* **Text segment**:
The situation is even worse in years after a general election, particularly when there is a change in government, because the new administration is able to expose all the ills of the previous administration in an attempt to justify why that party lost power.

 “Let us acknowledge that we have inherited a challenged economy with considerable debt overhang and rising interest payments caused by excessive borrowing; expenditure overruns and accumulated arrears caused by fiscal indiscipline, excessive sole sourcing and weak commitment controls; revenue underperformance caused by leakages, loopholes and tax exemptions; slowdown in economic growth caused by energy challenges and a lack of an enabling environment for the private sector; and limited capital investment, among others, due to rigidities from earmarking of revenues that severely limit the fiscal space and undermine the prioritisation of government policies,” the government said in a statement to Parliament.

The budget, read by the Finance Minister, Mr Ken Ofori-Atta, also noted that: “The country’s debt stock has reached a level of about 73 per cent of GDP at the end of December 2016 which is in excess of the debt sustainability threshold of 70 per cent. This has resulted in high debt service costs with interest payments alone taking up nearly 42 per cent of tax revenue...”

As already indicated, this story is not new and it is for this reason that the Daily Graphic will want to propose to the new government to ensure that it goes strictly by the various measures outlined in the budget to ensure that the ailing economy is brought back on track.

For instance, the lavish lifestyle of government appointees on the back of the ordinary taxpayer must not be allowed to rear its ugly head if the government intends to keep its expenditures in check. Again, to check its expenditures, there is the need for the government to ensure that projects that have not been budgeted for are not awarded to cronies, family and friends who have not gone through the due process to execute the projects.

It is also imperative for the government to ensure that projects are advertised through the right means for those companies which can execute the projects to bid. Through competitive bidding, the state is bound to have value for money instead of the unbridled sole sourcing practice.

The Daily Graphic is optimistic that if the government targets the informal sector in a more friendly way to pay taxes, the country will be able to generate more revenue from within to finance budgeted projects rather than fall on commercial loans that do not come cheap.

The consistent borrowing through the issue of Eurobonds with very high coupon rates continues to hurt the economy and that cannot be allowed to be the norm.

What has been outlined in the budget can only be achieved through discipline at all levels.

* **Aim**: Can you reproduce, word for word, the part of the budget editorial that opens with the words containing "It is also imperative" and closes with "at all levels."? The entries that follow come from a different source than the editorial.

* **Supplied data**:
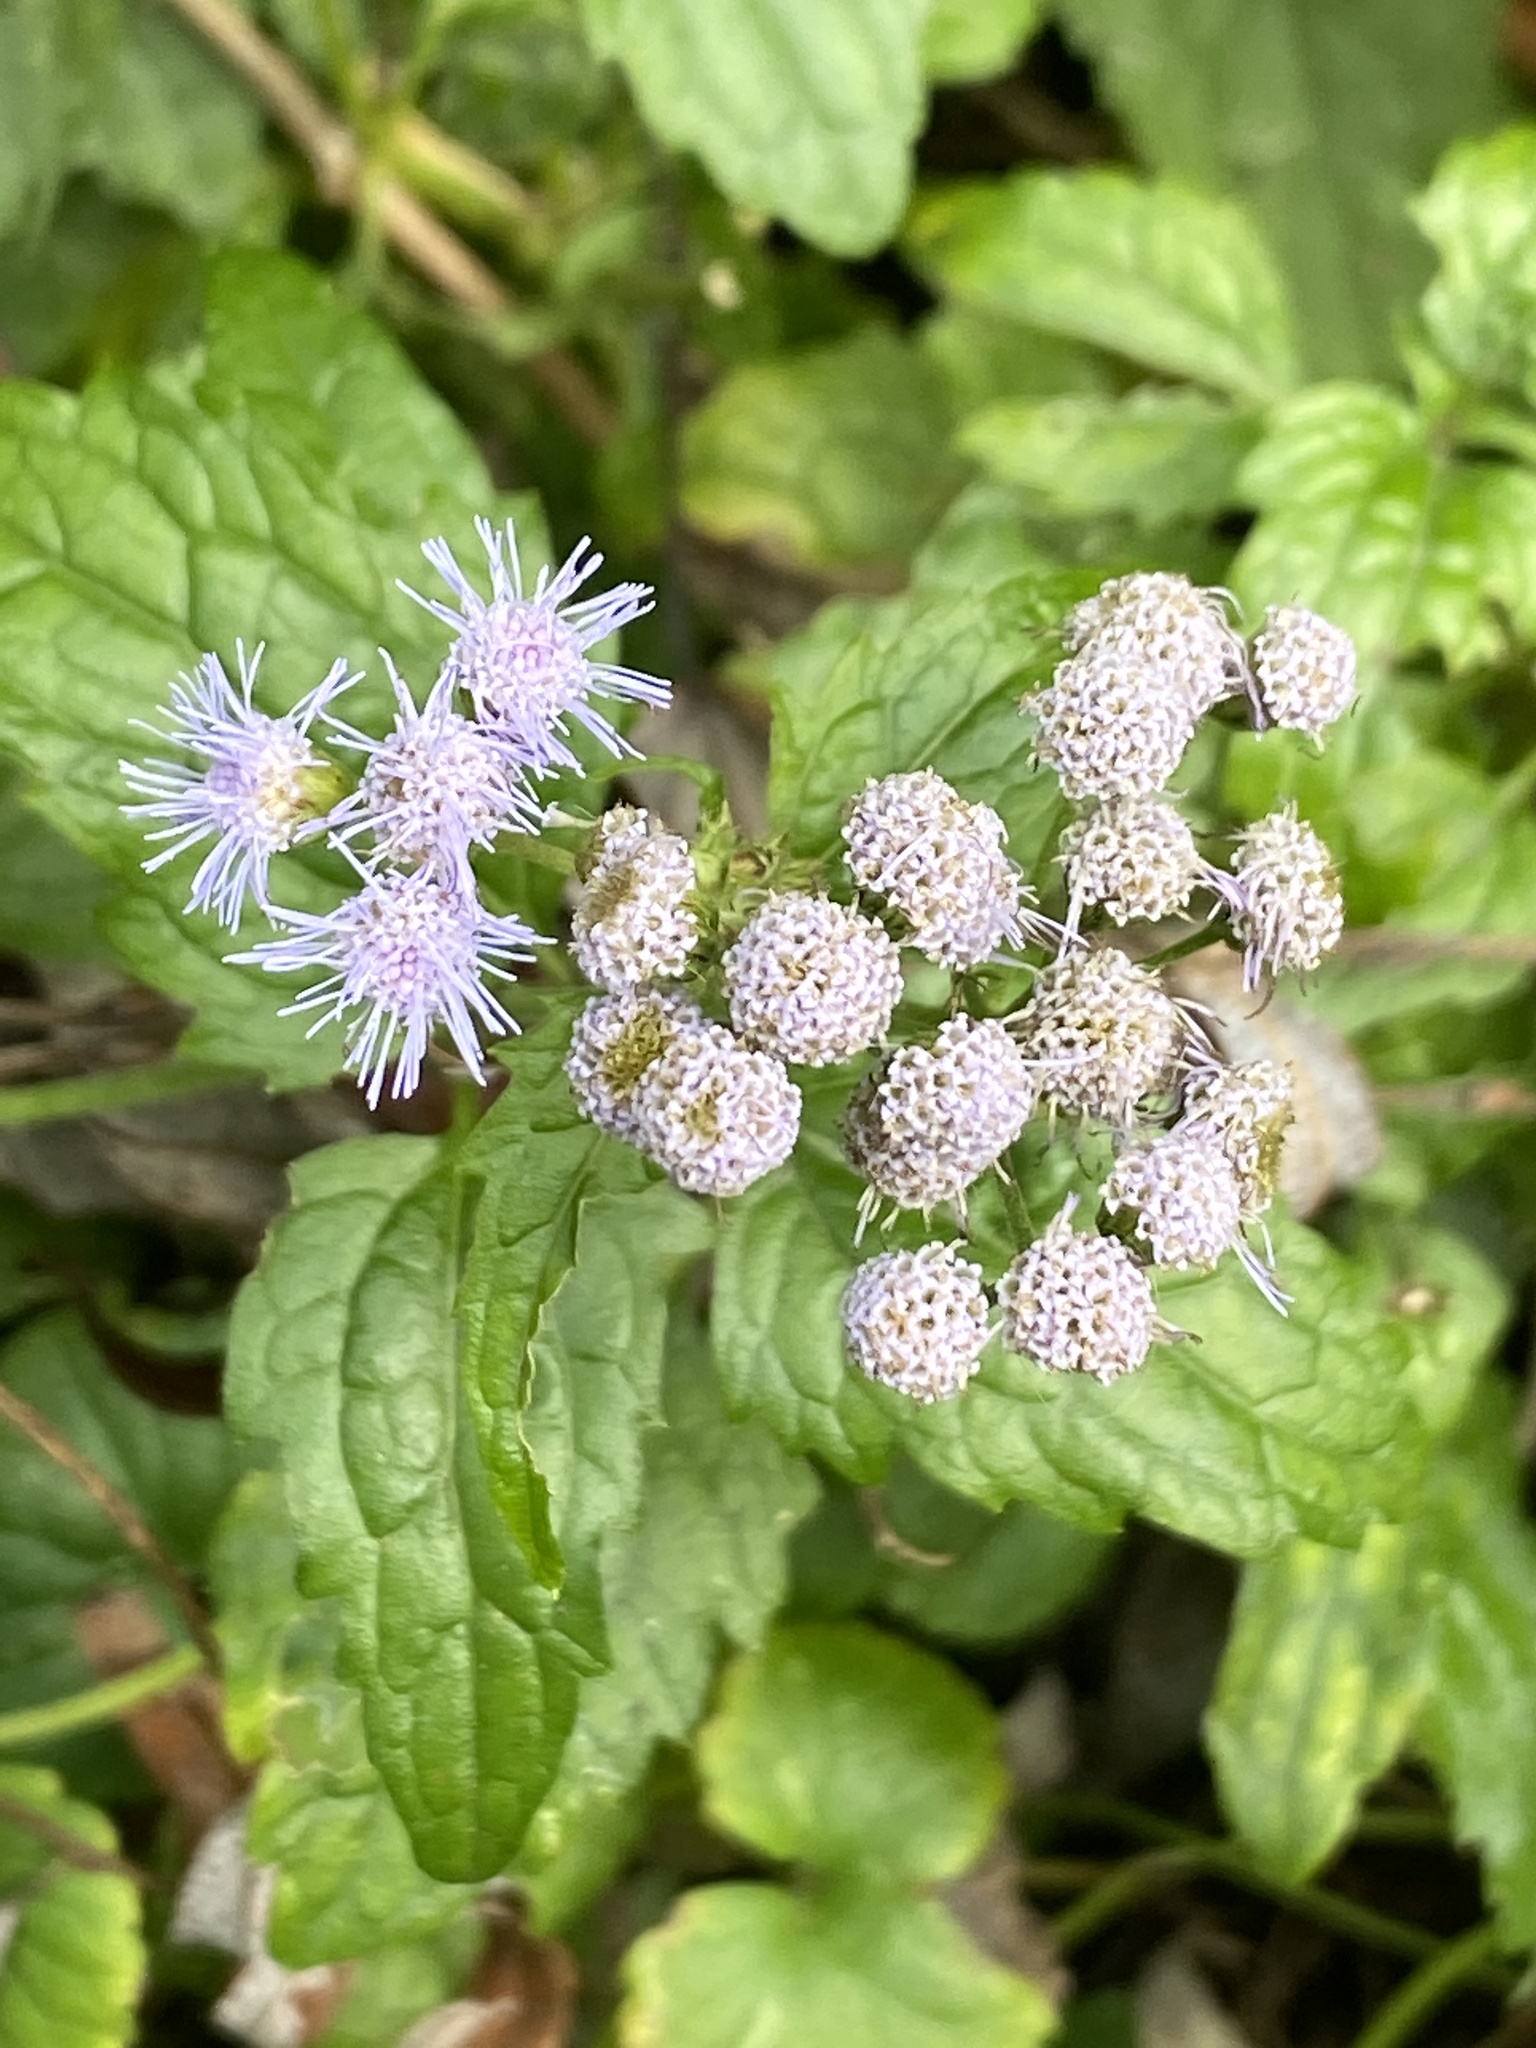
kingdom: Plantae
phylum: Tracheophyta
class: Magnoliopsida
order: Asterales
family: Asteraceae
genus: Conoclinium
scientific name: Conoclinium coelestinum
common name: Blue mistflower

* **Task response**:
It is also imperative for the government to ensure that projects are advertised through the right means for those companies which can execute the projects to bid. Through competitive bidding, the state is bound to have value for money instead of the unbridled sole sourcing practice.

The Daily Graphic is optimistic that if the government targets the informal sector in a more friendly way to pay taxes, the country will be able to generate more revenue from within to finance budgeted projects rather than fall on commercial loans that do not come cheap.

The consistent borrowing through the issue of Eurobonds with very high coupon rates continues to hurt the economy and that cannot be allowed to be the norm.

What has been outlined in the budget can only be achieved through discipline at all levels.